**Exercise directions:** Where the records below reach the line containing "camera: 30 degrees right, 5 degrees up", start transcribing, and end with the line containing "linterna/negro 333,374 ->", exactly and with nothing else added.

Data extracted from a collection
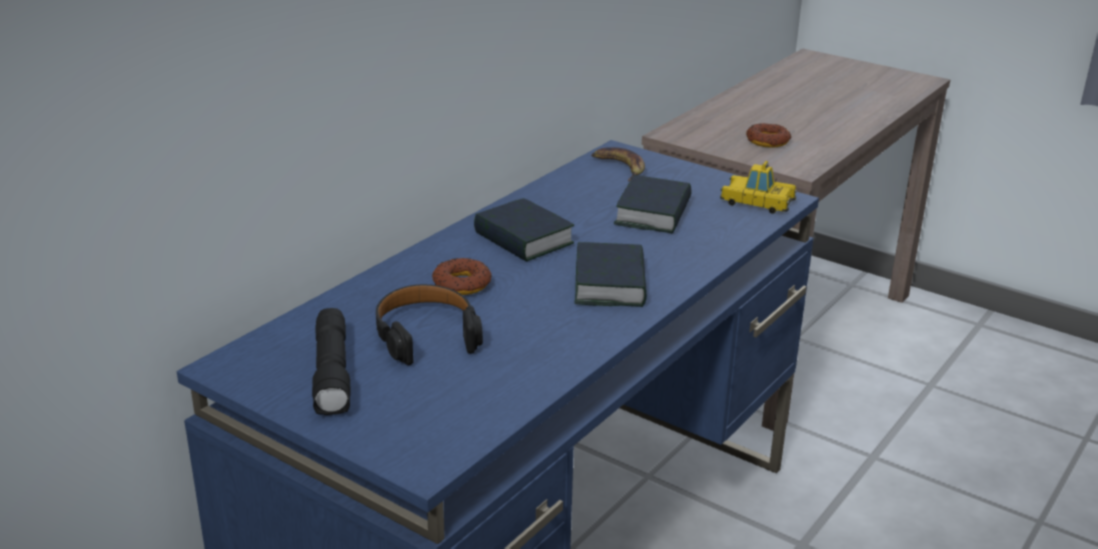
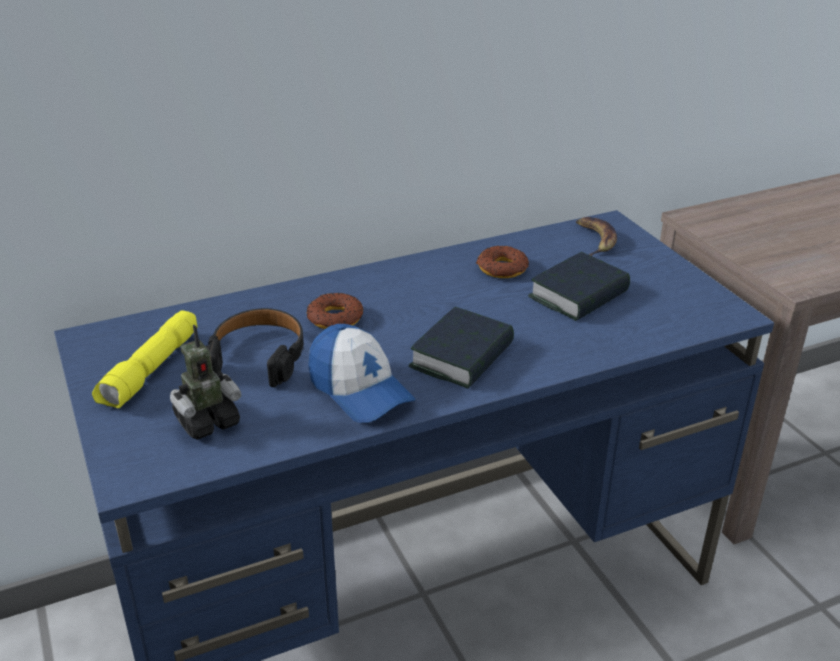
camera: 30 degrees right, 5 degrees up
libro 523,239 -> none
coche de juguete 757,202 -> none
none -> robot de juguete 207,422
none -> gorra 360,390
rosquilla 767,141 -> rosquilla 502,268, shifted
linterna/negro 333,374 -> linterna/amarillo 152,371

---

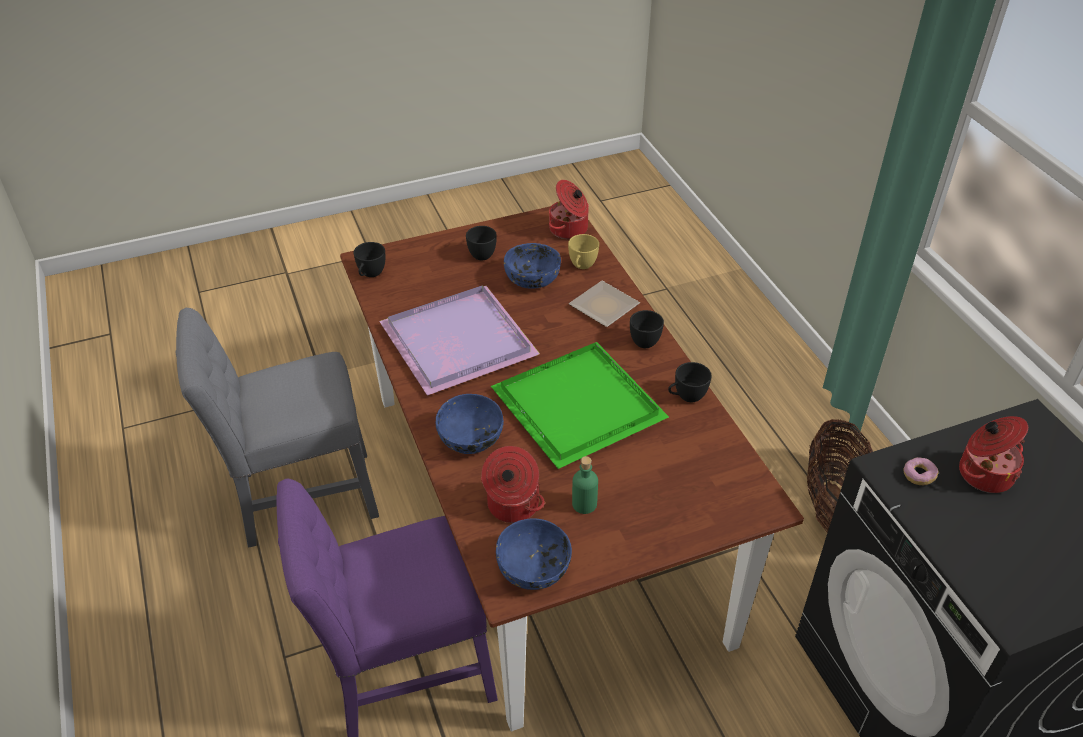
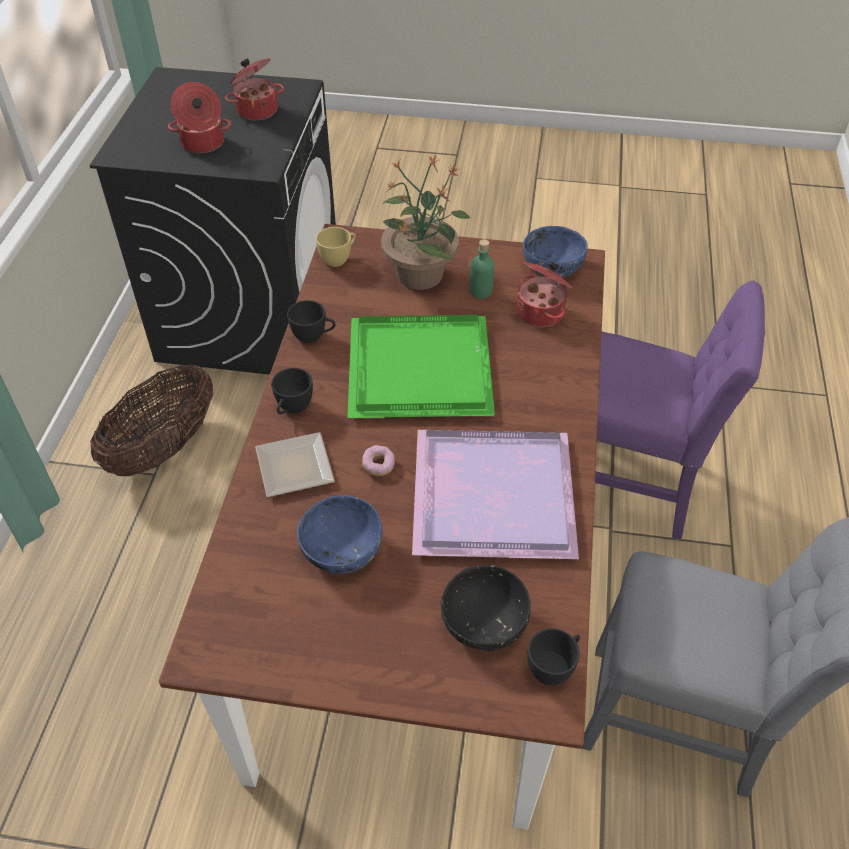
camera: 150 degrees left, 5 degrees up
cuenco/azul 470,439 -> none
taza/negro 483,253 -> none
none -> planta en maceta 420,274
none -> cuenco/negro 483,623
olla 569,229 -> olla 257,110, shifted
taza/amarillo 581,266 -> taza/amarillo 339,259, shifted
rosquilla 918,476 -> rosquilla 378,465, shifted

**Task solution:**
camera: 30 degrees right, 5 degrees up
libro 523,239 -> none
coche de juguete 757,202 -> none
none -> robot de juguete 207,422
none -> gorra 360,390
rosquilla 767,141 -> rosquilla 502,268, shifted
linterna/negro 333,374 -> linterna/amarillo 152,371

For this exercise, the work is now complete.